Financial Services

Expect Foreclosures to Spike, Bank Failures Ebb in 2011

Stock quotes in this article:C, BAC, JPM, WFC 

NEW YORK (TheStreet) -- Two federal bank regulators accentuated the positive on Wednesday when they announced that 87.4% of 33.3 million first-lien mortgage loans held by institutions were "current and performing."

Perhaps what the Office of the Comptroller of the Currency and the Office of Thrift Supervison should have said was that 12.6% of the mortgages were not performing -- an amazingly high number.
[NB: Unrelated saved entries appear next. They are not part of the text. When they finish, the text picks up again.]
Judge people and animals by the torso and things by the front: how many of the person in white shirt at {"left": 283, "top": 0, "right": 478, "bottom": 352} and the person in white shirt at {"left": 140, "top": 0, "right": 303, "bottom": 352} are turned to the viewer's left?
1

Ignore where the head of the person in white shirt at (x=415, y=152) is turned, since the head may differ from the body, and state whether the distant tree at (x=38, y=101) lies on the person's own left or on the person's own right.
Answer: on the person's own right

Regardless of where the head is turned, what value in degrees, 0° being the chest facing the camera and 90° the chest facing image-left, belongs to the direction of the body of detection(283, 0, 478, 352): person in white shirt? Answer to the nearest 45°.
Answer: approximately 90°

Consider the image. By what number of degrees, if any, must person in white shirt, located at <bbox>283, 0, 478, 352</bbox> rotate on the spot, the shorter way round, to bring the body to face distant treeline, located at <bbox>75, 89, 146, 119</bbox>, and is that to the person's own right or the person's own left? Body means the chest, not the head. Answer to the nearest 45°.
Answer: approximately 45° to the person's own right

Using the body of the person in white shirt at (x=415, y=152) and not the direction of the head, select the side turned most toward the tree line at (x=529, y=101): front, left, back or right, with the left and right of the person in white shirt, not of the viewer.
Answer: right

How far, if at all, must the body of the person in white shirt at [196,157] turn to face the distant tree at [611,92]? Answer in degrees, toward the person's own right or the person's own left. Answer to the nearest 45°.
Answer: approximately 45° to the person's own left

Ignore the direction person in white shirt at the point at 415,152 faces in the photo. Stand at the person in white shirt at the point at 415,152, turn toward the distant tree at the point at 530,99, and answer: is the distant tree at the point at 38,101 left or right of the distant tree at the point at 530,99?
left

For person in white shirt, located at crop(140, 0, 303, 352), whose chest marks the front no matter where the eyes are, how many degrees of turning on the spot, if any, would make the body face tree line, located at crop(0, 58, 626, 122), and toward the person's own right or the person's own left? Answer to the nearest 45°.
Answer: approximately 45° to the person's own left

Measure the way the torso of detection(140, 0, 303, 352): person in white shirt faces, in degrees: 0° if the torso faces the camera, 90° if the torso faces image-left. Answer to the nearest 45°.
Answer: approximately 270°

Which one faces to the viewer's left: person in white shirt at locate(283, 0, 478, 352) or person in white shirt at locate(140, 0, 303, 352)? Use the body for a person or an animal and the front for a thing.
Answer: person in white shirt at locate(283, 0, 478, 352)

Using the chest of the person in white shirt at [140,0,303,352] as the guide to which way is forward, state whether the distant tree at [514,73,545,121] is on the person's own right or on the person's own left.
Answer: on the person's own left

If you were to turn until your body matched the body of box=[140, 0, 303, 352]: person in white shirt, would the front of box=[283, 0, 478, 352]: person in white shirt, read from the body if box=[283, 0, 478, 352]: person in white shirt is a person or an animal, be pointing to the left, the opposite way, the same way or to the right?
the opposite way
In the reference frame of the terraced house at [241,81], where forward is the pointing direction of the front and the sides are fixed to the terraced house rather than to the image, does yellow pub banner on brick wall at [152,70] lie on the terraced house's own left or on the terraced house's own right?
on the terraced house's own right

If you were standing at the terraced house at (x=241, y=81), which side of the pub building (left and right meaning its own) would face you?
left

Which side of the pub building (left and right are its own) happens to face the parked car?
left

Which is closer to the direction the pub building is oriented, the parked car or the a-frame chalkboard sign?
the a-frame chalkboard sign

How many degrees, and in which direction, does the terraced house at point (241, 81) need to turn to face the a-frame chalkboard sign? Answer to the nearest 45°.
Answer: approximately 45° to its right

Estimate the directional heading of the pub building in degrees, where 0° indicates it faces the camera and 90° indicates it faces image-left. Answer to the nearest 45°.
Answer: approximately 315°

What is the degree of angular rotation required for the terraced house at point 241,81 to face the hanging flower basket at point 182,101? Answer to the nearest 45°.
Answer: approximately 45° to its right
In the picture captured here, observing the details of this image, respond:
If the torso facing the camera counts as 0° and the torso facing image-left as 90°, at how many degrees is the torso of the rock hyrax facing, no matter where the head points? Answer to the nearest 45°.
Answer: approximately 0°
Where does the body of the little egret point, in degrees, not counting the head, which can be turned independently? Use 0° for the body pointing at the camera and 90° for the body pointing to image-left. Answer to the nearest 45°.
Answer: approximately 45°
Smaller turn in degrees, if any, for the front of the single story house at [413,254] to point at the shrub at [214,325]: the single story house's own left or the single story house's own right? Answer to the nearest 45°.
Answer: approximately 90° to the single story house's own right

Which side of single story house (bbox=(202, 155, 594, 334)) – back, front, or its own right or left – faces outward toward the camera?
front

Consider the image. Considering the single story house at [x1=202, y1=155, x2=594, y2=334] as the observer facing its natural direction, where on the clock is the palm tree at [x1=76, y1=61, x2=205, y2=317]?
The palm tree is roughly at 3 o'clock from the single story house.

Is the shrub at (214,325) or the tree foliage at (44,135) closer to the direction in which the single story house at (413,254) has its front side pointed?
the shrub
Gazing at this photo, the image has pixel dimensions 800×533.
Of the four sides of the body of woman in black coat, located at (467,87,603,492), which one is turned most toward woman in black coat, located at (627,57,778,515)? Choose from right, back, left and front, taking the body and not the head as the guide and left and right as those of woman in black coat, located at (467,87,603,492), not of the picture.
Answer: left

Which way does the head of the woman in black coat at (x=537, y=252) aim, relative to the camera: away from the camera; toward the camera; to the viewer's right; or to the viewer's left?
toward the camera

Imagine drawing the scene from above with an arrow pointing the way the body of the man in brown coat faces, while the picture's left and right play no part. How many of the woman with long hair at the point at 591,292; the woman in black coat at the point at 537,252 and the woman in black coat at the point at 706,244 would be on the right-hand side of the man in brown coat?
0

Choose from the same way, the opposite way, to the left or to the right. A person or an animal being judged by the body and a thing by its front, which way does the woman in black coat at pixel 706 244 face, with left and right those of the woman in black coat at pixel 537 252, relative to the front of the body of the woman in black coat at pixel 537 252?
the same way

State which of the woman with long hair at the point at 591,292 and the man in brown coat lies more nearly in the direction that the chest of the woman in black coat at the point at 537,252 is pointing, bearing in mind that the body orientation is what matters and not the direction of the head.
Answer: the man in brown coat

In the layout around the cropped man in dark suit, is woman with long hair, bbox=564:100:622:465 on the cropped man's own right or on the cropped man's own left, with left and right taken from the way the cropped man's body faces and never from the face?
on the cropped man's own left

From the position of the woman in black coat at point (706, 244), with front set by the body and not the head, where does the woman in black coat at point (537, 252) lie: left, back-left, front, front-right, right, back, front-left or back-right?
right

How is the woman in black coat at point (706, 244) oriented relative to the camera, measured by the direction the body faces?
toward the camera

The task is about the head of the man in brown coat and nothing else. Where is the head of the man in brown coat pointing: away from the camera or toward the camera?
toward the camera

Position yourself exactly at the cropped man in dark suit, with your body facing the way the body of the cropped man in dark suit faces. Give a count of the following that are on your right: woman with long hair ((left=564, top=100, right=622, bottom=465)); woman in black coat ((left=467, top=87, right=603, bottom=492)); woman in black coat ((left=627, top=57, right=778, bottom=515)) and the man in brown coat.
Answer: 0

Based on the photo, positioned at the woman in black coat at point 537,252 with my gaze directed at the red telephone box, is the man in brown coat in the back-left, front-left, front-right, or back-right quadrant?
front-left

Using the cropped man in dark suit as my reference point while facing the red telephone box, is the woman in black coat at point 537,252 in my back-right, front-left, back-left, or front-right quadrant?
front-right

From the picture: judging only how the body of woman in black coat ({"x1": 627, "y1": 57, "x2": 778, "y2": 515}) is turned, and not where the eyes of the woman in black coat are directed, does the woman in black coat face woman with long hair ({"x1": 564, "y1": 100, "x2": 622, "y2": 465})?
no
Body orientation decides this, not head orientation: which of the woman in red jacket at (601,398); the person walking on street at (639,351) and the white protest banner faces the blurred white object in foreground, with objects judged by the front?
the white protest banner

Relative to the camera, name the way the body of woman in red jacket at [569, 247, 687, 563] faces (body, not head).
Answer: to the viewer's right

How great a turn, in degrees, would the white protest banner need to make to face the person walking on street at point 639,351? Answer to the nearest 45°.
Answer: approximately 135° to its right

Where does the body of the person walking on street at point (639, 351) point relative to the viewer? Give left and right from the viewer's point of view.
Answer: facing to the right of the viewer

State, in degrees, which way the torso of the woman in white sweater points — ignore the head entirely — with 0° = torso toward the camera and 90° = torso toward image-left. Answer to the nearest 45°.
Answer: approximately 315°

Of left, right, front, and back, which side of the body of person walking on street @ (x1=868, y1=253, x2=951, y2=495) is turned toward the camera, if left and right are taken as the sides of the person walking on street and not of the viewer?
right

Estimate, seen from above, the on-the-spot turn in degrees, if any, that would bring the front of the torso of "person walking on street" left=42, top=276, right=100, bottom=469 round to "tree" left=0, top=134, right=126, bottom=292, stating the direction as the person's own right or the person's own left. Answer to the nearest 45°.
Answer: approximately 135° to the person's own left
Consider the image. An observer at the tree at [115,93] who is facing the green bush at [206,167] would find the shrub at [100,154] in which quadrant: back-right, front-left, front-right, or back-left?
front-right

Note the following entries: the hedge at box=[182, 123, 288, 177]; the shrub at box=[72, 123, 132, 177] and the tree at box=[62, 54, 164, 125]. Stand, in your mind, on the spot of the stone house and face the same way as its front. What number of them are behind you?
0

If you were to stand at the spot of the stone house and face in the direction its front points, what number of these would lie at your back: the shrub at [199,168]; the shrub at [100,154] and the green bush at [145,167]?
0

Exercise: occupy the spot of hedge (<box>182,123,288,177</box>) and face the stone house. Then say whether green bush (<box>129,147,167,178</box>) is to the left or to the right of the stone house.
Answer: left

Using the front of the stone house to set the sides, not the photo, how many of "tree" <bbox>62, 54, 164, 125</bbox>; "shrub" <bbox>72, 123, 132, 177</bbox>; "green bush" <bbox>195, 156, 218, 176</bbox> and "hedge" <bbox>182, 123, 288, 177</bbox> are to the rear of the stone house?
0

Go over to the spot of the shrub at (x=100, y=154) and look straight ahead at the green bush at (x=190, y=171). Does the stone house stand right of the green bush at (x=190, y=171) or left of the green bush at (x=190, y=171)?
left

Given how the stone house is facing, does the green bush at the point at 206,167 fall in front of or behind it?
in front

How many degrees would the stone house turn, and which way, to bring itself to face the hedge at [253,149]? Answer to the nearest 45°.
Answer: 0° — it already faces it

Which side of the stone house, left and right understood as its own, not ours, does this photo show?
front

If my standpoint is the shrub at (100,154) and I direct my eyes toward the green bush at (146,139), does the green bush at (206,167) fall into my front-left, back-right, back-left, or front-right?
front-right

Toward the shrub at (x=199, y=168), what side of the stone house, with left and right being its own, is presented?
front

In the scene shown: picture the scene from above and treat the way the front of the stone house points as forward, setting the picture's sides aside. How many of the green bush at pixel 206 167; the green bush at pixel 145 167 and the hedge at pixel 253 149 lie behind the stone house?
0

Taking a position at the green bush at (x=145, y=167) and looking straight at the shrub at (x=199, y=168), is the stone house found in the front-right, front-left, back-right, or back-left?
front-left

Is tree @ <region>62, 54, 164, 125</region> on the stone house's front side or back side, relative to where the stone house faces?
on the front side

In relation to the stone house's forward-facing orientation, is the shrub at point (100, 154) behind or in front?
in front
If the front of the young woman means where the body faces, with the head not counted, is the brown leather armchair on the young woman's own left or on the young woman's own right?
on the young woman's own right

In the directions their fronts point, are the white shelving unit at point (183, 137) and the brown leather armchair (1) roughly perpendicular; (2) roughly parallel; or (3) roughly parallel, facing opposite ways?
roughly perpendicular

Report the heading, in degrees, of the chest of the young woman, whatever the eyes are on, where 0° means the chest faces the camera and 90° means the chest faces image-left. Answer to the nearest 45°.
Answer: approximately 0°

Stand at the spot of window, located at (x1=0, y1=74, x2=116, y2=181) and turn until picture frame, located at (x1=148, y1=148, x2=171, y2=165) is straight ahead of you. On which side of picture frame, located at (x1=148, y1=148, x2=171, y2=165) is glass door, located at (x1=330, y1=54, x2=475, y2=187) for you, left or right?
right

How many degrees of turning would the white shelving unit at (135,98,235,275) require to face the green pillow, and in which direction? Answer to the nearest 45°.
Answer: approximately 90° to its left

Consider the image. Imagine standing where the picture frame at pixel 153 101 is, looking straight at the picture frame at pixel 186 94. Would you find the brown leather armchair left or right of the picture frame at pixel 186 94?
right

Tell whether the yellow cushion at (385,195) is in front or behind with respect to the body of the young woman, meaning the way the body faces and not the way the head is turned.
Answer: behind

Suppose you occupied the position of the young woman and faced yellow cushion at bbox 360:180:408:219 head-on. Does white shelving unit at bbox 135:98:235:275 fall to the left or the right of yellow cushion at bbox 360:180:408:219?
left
Delinquent first-mortgage residential loans are placed in various categories - loans past due 30 to 89 days, loans past due 90 or more days, and nonaccrual loans. Interest continues to accrue and be reported as revenue for the first two delinquent categories.

When publicly traded bank and thrift companies announce their quarterly results, most only include nonaccrual loans when they report "nonperforming loans." What the OCC and the OTS are doing with their reports, is including all delinquent or nonaccrual first-lien mortgages, which is a very useful way of gauging the U.S. mortgage industry's journey through the abyss.

Looking at combined data for all U.S. banks and thrifts provided by SNL Financial, and calculating delinquency percentage by outstanding loan balance rather than the number of loans, there was a total of $1.7 trillion in closed-end, first-lien one-to-four family mortgages on institutions' books as of September 30 and 13.11% were delinquent. Credit quality was still declining on a year-over-year basis, as 11.81% of these loan balances were delinquent in September 2009, 6.45% in September 2008 and 3.44% in September 2007.

As of September 30, 5.02% of all first-lien one-to-four family mortgages were in the process of foreclosure, compared to 3.95% in September 2009. In September 2008, 1.93% of first-lien one-to-four family mortgages held by banks (excluding thrifts, for which the data isn't available) were in the process of foreclosure.

The figures show that the industry has a long way to go in working through its problem mortgages. As the largest banks get past their foreclosure processing delays it is likely the market will see a spike in foreclosures and associated misery in 2011.